Referring now to FIG. 8, a third embodiment of the centrifugal ventilator 
fan 210 is shown. The third embodiment of the ventilator fan 210 is 
similar to the first embodiment 10 and similar reference numerals with the 
prefix 2 have been used to identify like elements. The differences between 
the third embodiment of the centrifugal ventilator fan 210 and the first 
embodiment 10 are described in detail below. 

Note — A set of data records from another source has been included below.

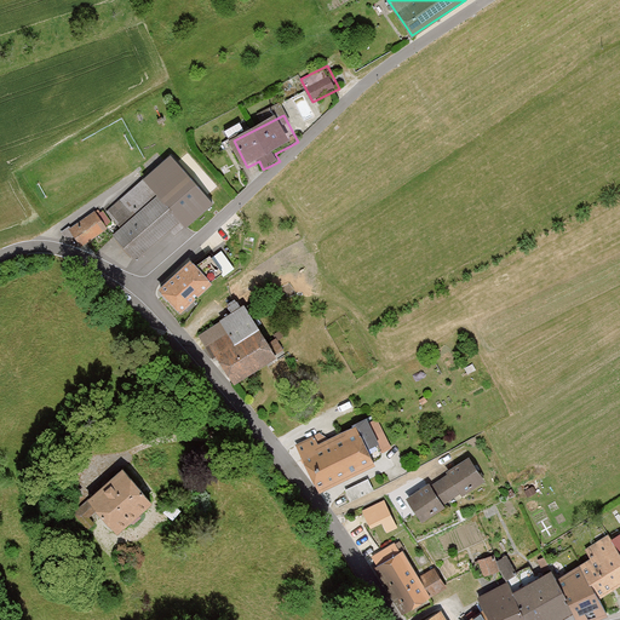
[(219,206),(174,154),(107,212),(124,231),(118,236),(139,262),(187,220),(193,228),(219,206)]
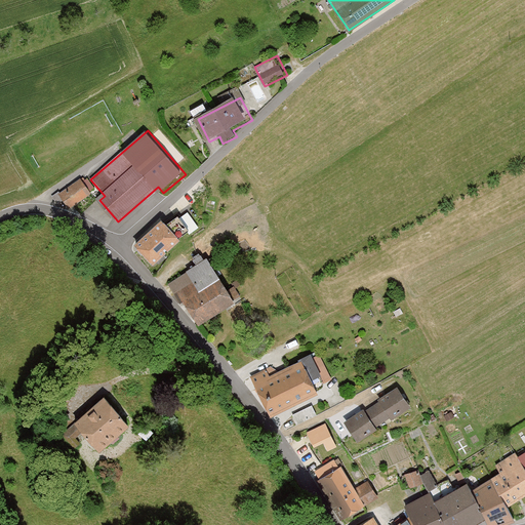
[(70,212),(95,195),(85,180),(59,198),(70,212)]
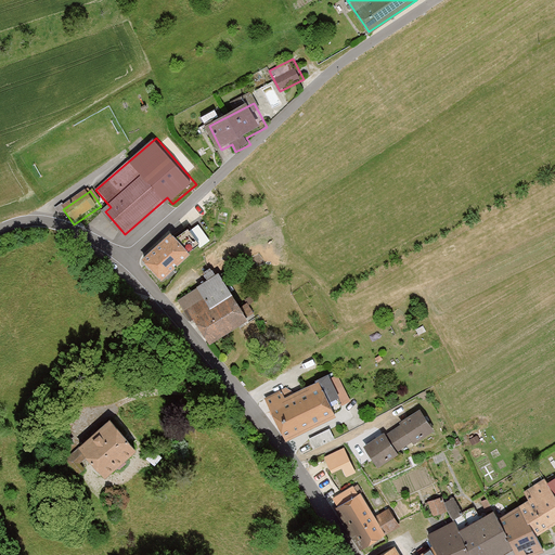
[(202,244),(210,239),(199,222),(191,228),(202,244)]
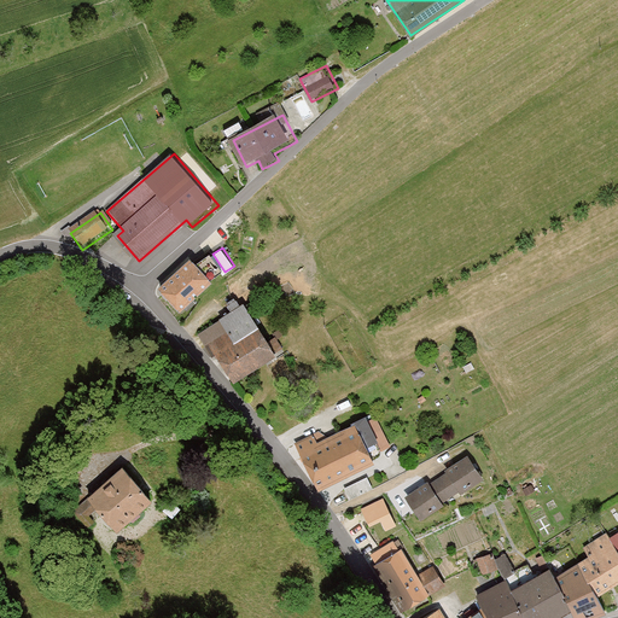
[(181,310),(213,281),(190,257),(158,286),(181,310)]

As shown in FIG. 8, the inlet ring 224 is curved and the second side edge 
230b of each blade 230 is curved to match the curvature of the inlet ring 
224. Additionally, the radius relief on the leading edge 232 has been 
omitted. Preferably, the blades 230 are assembled to the curved inlet ring 
with welds. Positioning holes may be provided in the inlet ring 224 and 
tabs may be located on the second side edge 230b of the blade 230 in order 
to properly align the inlet ring 224, in a similar manner to that 
described in U.S. Pat. No. 5,336,050, which is incorporated herein by 
reference as if fully set forth. The portion 236 of each blade 230 
adjacent to the leading edge 232 similarly includes a radius of curvature 
with the leading edge 232 extending generally inwardly toward the axis of 
rotation 222 to reduce noise generated by the ventilator fan 210. Again, 
optimal fan performance was achieved when the radius 420 coefficient 
C.sub.L h was between 5 and 15 and more preferably when the radius 
coefficient was between 8 and 11. 
It will be appreciated by those skilled in the art that changes could be 
made to the embodiments described above without departing from the broad 
inventive concept thereof. It is understood, therefore, that this 
invention is not limited to the particular embodiments disclosed, but it 
is intended to cover modifications within the spirit and scope of the 
present invention as defined by the appended claims.